Vine-ripened, firm but juicy, fresh, red tomatoes. Sliced thick, on soft white bread, a swipe of mayo and a dash of salt, perhaps, if the old ticker's in good working order.
You can hold the "B" and the "L" in a BLT if the "T" is there. The real thing. Not some dry, flavorless tomato that, had it been allowed to stay on the vine a little longer, might have been a blessing to the world, but is instead a savorless mouthful of disappointment. A real tomato, red from hanging in the sun, full of the nutrients and taste produced as it comes naturally to full ripeness.
A tomato-lover would pay a pretty penny for such a tomato - at least until the Big Boys start ripening out back in the garden, and you can't give the darned things away during the temporary glut.
In winter, though, a tomato that not only looks ripe but tastes ripe is a treasured find - and one that will be rarer still, if Florida tomato-growers have their way.
Raising an election-year anti-NAFTA red herring, the growers are seeking - and likely to get - higher tariffs for protection against the Mexican competition. But lower prices aren't driving Mexico's success in the winter-tomato market. Quality is.

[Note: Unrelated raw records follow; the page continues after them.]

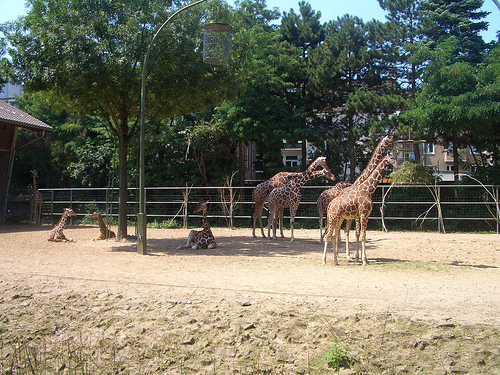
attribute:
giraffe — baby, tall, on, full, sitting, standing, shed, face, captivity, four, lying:
[52, 202, 93, 243]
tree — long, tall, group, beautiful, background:
[93, 7, 181, 236]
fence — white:
[137, 162, 252, 229]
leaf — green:
[229, 56, 263, 91]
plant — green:
[200, 112, 237, 146]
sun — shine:
[325, 11, 352, 21]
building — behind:
[411, 122, 461, 166]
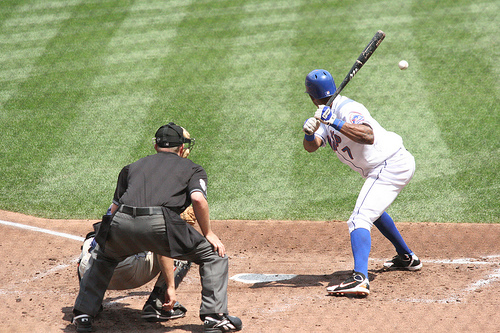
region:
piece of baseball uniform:
[326, 265, 373, 299]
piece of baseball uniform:
[376, 248, 430, 271]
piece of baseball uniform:
[345, 223, 370, 275]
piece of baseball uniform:
[366, 210, 414, 252]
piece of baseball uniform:
[343, 140, 413, 230]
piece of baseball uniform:
[303, 94, 402, 166]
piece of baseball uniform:
[296, 115, 323, 135]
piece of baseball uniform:
[313, 104, 343, 131]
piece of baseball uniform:
[302, 65, 340, 101]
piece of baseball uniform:
[151, 116, 198, 160]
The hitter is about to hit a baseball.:
[300, 30, 420, 298]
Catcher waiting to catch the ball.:
[67, 30, 421, 328]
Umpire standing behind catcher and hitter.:
[70, 31, 422, 327]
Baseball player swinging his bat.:
[302, 29, 422, 298]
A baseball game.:
[2, 4, 497, 331]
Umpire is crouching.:
[67, 120, 241, 331]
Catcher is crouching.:
[75, 201, 199, 320]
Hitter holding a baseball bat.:
[301, 29, 423, 297]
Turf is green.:
[0, 1, 499, 222]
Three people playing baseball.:
[72, 29, 422, 332]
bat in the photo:
[301, 15, 408, 122]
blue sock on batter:
[325, 213, 378, 275]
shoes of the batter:
[308, 253, 385, 313]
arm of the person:
[324, 110, 380, 145]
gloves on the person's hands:
[288, 103, 340, 144]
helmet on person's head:
[292, 55, 362, 117]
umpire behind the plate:
[104, 119, 212, 251]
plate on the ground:
[215, 250, 315, 314]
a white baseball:
[395, 59, 408, 71]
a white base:
[230, 270, 297, 287]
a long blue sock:
[352, 226, 373, 276]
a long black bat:
[318, 25, 388, 132]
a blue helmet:
[302, 67, 339, 102]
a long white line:
[2, 217, 89, 251]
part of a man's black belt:
[117, 204, 163, 216]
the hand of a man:
[203, 226, 228, 259]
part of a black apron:
[155, 205, 204, 262]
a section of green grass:
[0, 0, 499, 227]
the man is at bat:
[286, 22, 498, 329]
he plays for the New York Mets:
[283, 22, 493, 330]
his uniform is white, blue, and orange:
[279, 25, 479, 331]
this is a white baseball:
[391, 51, 418, 81]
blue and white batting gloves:
[287, 90, 371, 163]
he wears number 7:
[321, 135, 403, 186]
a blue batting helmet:
[286, 58, 365, 110]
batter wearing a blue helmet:
[303, 68, 423, 297]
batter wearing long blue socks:
[295, 68, 421, 298]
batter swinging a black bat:
[289, 68, 424, 298]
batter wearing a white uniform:
[296, 67, 422, 293]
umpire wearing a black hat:
[73, 122, 242, 329]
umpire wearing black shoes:
[73, 121, 245, 328]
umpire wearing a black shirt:
[69, 122, 244, 329]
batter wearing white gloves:
[300, 70, 421, 297]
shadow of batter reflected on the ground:
[249, 270, 376, 300]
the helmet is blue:
[301, 65, 341, 112]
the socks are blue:
[336, 212, 428, 277]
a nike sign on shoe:
[336, 271, 360, 290]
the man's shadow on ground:
[256, 253, 338, 298]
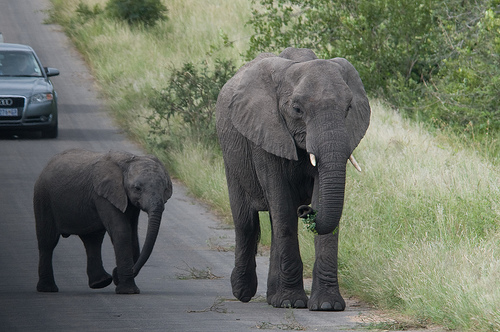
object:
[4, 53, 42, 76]
man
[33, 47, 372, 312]
elephants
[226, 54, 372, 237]
head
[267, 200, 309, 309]
leg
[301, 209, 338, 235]
branch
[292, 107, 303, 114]
eye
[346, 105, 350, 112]
eye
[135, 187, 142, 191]
eye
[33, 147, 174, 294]
elephant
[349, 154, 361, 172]
elephant tusk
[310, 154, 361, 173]
tusks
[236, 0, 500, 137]
bush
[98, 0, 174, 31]
bush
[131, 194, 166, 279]
trunk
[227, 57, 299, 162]
ear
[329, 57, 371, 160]
ear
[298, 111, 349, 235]
elephant nose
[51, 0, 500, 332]
grass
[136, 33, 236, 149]
brush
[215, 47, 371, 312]
elephant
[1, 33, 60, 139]
audi car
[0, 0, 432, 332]
paved road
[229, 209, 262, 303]
leg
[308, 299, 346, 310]
toes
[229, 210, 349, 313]
legs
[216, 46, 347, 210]
body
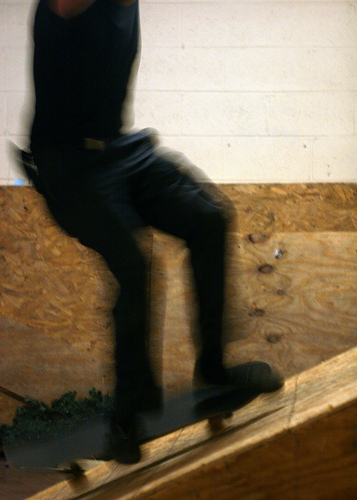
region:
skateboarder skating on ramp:
[19, 39, 304, 498]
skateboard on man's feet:
[85, 370, 331, 468]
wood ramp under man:
[61, 348, 345, 497]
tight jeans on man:
[52, 168, 276, 368]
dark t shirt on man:
[19, 8, 148, 143]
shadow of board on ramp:
[182, 412, 299, 494]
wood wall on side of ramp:
[2, 188, 350, 404]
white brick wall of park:
[3, 1, 353, 168]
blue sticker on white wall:
[2, 174, 29, 189]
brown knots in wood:
[257, 248, 279, 288]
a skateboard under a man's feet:
[4, 356, 274, 473]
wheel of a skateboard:
[65, 467, 89, 490]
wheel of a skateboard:
[205, 420, 227, 436]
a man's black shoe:
[105, 409, 144, 466]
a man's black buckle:
[81, 135, 107, 149]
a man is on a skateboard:
[7, 2, 283, 488]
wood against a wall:
[1, 184, 355, 439]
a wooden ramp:
[30, 344, 356, 498]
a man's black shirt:
[29, 0, 140, 141]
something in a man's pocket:
[12, 140, 44, 195]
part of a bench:
[315, 453, 318, 456]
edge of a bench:
[229, 429, 249, 461]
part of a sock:
[251, 394, 257, 405]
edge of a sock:
[220, 381, 227, 389]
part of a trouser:
[213, 315, 226, 341]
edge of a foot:
[204, 393, 209, 403]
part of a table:
[268, 325, 275, 358]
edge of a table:
[279, 446, 287, 457]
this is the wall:
[224, 36, 281, 92]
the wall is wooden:
[252, 126, 294, 170]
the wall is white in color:
[223, 24, 271, 63]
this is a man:
[36, 2, 232, 485]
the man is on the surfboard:
[28, 0, 258, 430]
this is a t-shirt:
[59, 52, 83, 73]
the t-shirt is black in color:
[66, 57, 85, 92]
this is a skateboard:
[37, 370, 294, 489]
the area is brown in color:
[289, 272, 313, 313]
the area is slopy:
[303, 380, 329, 435]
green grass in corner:
[6, 383, 108, 437]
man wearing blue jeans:
[31, 170, 245, 411]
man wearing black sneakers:
[182, 367, 300, 402]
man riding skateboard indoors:
[65, 382, 265, 482]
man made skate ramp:
[281, 346, 353, 480]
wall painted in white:
[199, 0, 299, 154]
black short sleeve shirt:
[23, 1, 135, 138]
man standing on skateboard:
[56, 385, 269, 434]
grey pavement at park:
[23, 437, 85, 460]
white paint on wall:
[205, 73, 355, 157]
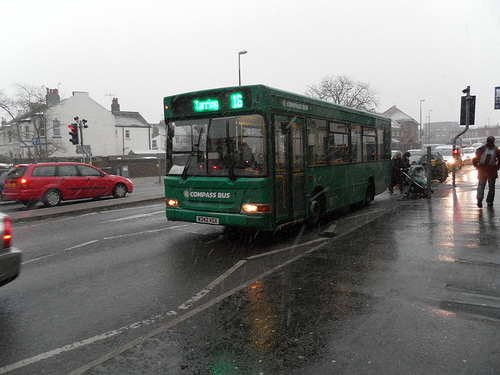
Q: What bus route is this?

A major Florida producer complains in The Wall Street Journal that Mexican growers "are absolutely murdering the state of Florida." Unlike Florida producers, who pick tomatoes green and then gas them to speed their ripening, Mexican growers have improved the shelf life of tastier vine-ripened tomatoes. "It doesn't really matter" how they taste, the Florida grower says, because they're used as condiments rather than eaten alone.
But if taste doesn't matter, why do the Florida producers also want federal packing standards that wouldn't allow Mexico's tender, ripe fruits to be shipped with cushiony protective trays?
The Florida producers want to - literally - crush the competition, not to mention the spirits and pocketbooks of the tomato-loving American public.